Ruby has no qualifications for this assignment beyond her love of horses. She fails utterly at convincing Ariel to walk away and find a better man than Frank to invest her hope in.

This book reads like a series of short stories with points of view that alternate from Ruby, her piano teacher Mark Baxter, Ramirez, Emmerick, groom Sebastian Ives and assistant trainer Ned Ward. Some have important roles in unraveling the mystery; some none. This can be annoying if you’re looking for a strong plot and more traditional story-telling. It does add to the whimsical quality of this book.

The other two books in this trilogy are:

  • GARGANTUAN, and
  • FLAMETHROWER

Hex was named the New York Times Notable Book for 2003.

About the Author: Maggie Estep (1963 – 2014)

Margaret (Maggie) Ann Estep died of complications arising from a heart attack in February 2014. But within the 50 years she had, according to the New York Times, “she worked briefly as a go-go dancer, joined the punk scene and became addicted to heroin.”

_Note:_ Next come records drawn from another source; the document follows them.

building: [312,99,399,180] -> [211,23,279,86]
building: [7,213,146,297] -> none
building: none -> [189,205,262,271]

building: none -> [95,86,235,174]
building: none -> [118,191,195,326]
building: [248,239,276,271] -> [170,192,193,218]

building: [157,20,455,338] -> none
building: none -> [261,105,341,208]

Estep saw herself as a writer first and initially wrote poetry and spoken word pieces. She took up fiction writing at a drug rehabilitation clinic in the mid-1980s. She studied at the Jack Kerouac School of Disembodied Poetics at Naropa University in Boulder for two years and eventually earned a bachelor’s degree in literature from the State University of New York.

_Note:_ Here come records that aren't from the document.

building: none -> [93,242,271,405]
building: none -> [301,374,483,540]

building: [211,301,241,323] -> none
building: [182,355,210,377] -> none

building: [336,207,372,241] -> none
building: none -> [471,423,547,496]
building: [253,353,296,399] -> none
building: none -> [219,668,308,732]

She appeared on Lollapalooza’s third stage in 1994 and was featured on MTV’s “Spoken Word Unplugged,” PBS’s “The United States of Poetry” and on Season 3 of HBO’s “Def Poetry.”

Her novels included DIARY OF AN EMOTIONAL IDIOT and the Ruby Murphy mystery trilogy. She had been working for several years on a novel about 19th century female gangsters and the founding of animal rights. She also had a blog.